About 2,200 nuclear opponents demonstrated outside the Grohnde power station in central north Germany on Sunday 16 January. The protesters, from very young to quite elderly, squatted outside the nuke in a symbolic action. They demanded that the federal and state governments scrap nuclear transport plans. MOX (mixed oxide) fuel from the Sellafied processing plant in Cumbria, northern England, is to be transported to Grohnde. Close to the village of Seascale on the coast of the Irish Sea, Sellafield was formerly known as Windscale.
The consignment is to include 400 kilograms of plutonium. Already one millionth of a gram of plutonium inhaled can cause cancer, opponents say.
Among the demonstrators were 50 farmers with tractors from the region and from the Gorleben area, the site of a nuclear dump.

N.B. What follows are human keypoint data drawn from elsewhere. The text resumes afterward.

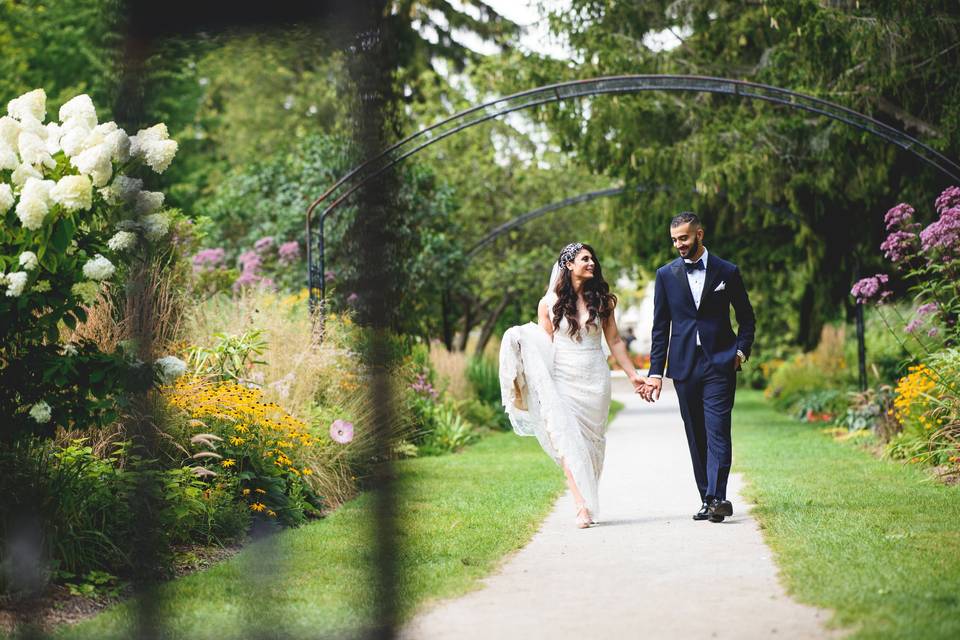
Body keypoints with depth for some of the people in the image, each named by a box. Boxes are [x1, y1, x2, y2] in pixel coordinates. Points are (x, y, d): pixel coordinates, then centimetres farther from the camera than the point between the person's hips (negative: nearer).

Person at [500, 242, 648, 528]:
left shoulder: (601, 300, 7)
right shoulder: (549, 303, 2)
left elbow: (615, 341, 12)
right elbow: (544, 347, 5)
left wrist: (633, 374, 10)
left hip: (595, 379, 2)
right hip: (563, 380, -2)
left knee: (591, 440, 3)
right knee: (567, 440, -13)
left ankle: (588, 501, 12)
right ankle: (582, 506, -17)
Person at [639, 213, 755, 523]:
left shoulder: (727, 272, 3)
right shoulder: (666, 275, 7)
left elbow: (747, 317, 13)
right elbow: (660, 327, 8)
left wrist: (741, 350, -3)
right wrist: (655, 372, 3)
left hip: (719, 365, -2)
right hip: (684, 367, 2)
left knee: (717, 432, -12)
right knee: (696, 437, 5)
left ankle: (717, 497, -18)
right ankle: (707, 500, 10)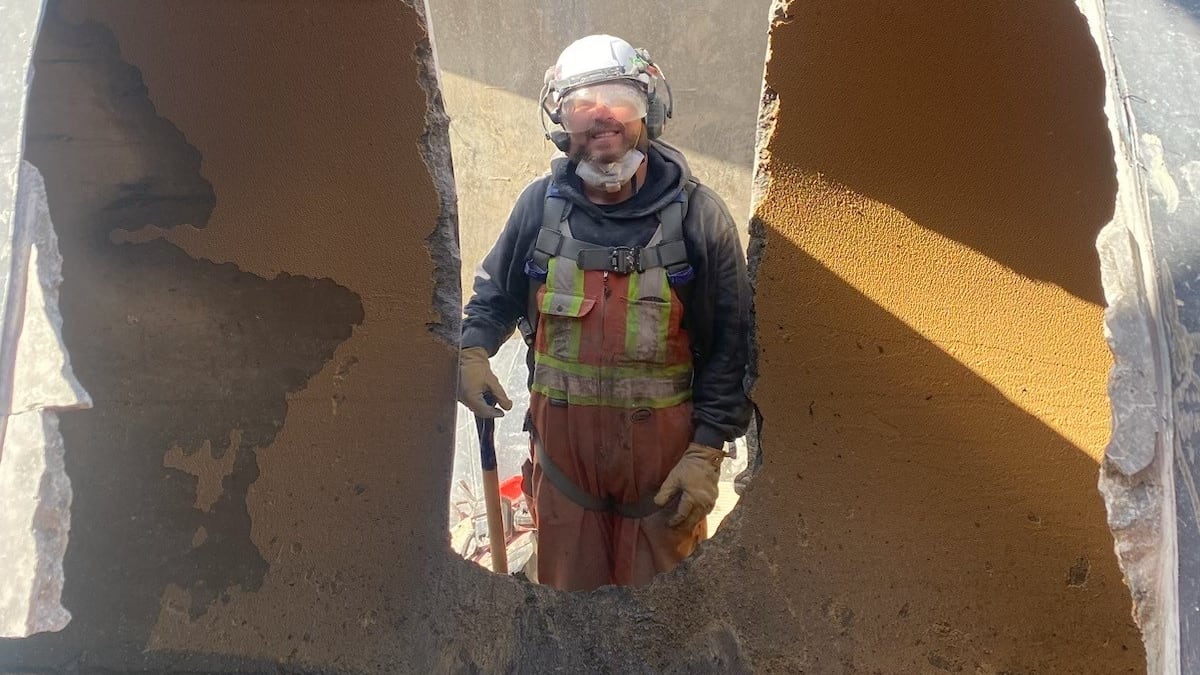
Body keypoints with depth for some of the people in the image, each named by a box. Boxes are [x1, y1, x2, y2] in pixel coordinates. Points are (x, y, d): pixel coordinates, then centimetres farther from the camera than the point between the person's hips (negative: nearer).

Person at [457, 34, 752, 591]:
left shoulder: (697, 214, -10)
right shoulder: (541, 204, -3)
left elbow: (730, 345, -7)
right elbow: (496, 293, 14)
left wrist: (706, 451, -10)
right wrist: (472, 351, -6)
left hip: (663, 443, -2)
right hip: (562, 437, 2)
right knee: (567, 592, 19)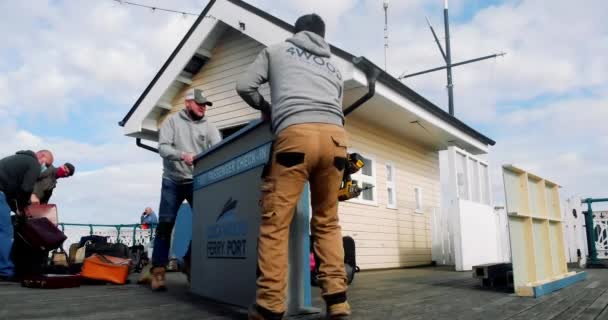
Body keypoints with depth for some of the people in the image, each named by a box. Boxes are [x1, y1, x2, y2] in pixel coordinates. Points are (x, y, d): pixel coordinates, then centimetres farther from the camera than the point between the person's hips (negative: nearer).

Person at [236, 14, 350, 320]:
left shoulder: (276, 51, 26)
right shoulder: (333, 67, 34)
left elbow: (245, 87, 20)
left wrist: (267, 109, 37)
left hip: (296, 132, -4)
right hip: (335, 134, 4)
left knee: (275, 222, -1)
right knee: (327, 222, 11)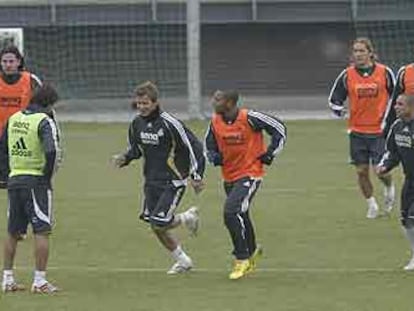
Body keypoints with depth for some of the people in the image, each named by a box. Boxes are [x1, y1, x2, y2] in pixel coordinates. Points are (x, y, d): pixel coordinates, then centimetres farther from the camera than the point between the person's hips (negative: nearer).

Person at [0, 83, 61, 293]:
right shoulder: (44, 121, -12)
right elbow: (52, 150, -25)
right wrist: (48, 175, -11)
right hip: (36, 181, -6)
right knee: (41, 232, -2)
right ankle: (39, 281, -6)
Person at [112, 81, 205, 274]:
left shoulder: (170, 124, -20)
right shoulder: (137, 124, 0)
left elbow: (194, 147, -14)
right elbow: (135, 149, 16)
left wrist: (196, 176, -14)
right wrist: (124, 158, -5)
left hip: (173, 181, -7)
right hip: (152, 181, 7)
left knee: (159, 223, -17)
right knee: (155, 226, 8)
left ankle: (188, 218, 15)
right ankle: (182, 261, 28)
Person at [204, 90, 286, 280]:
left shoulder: (249, 118, -18)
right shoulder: (215, 122, -2)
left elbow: (279, 129, -9)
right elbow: (209, 145, 14)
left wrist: (269, 154, -9)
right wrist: (215, 157, -8)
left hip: (250, 173, -7)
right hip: (229, 176, 7)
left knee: (231, 211, -22)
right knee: (239, 216, 18)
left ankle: (242, 259, -11)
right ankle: (252, 251, 45)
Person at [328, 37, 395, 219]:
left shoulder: (384, 73, -4)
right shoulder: (347, 75, -1)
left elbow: (395, 96, 8)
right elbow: (334, 99, 6)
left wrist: (388, 120, 3)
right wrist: (337, 109, -16)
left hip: (379, 130, -2)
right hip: (357, 131, 2)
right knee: (362, 171, 3)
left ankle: (389, 188, 27)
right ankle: (372, 206, 22)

For the first quarter of this year, the power company E-on has requested permission from the radiation safety authority to bring in 16 plutonium-containing MOX fuel elements. E-on owns 83% of the nuke, commissioned in 1984, the city of Bielefeld the other 17%.
Opponents wrote that in case of an accident with a nuclear consignment followed by a longer fire, or a big collision, plutonium particles could get into the air.
By using MOX, Grohnde will become even more dangerous than other nukes.
The protest was supported by 10 civic action groups across the region, which includes a number of big-population cities. Hanover is 60 km away, Hildesheim 50, Salzgitter 90, Braunschweig 140, Bielefeld 90.
The Grohnde nuke has one reactor that uses 193 fuel assemblies and utilises both enriched uranium and MOX fuel. In 1985, 1986, 1987, 1989, 1990 and 1998 the reactor produced more net electricity for the respective year than any other reactor in the world. The plant is of the pressurised water reactor type, using four water based coolant cycles, kept under high pressure.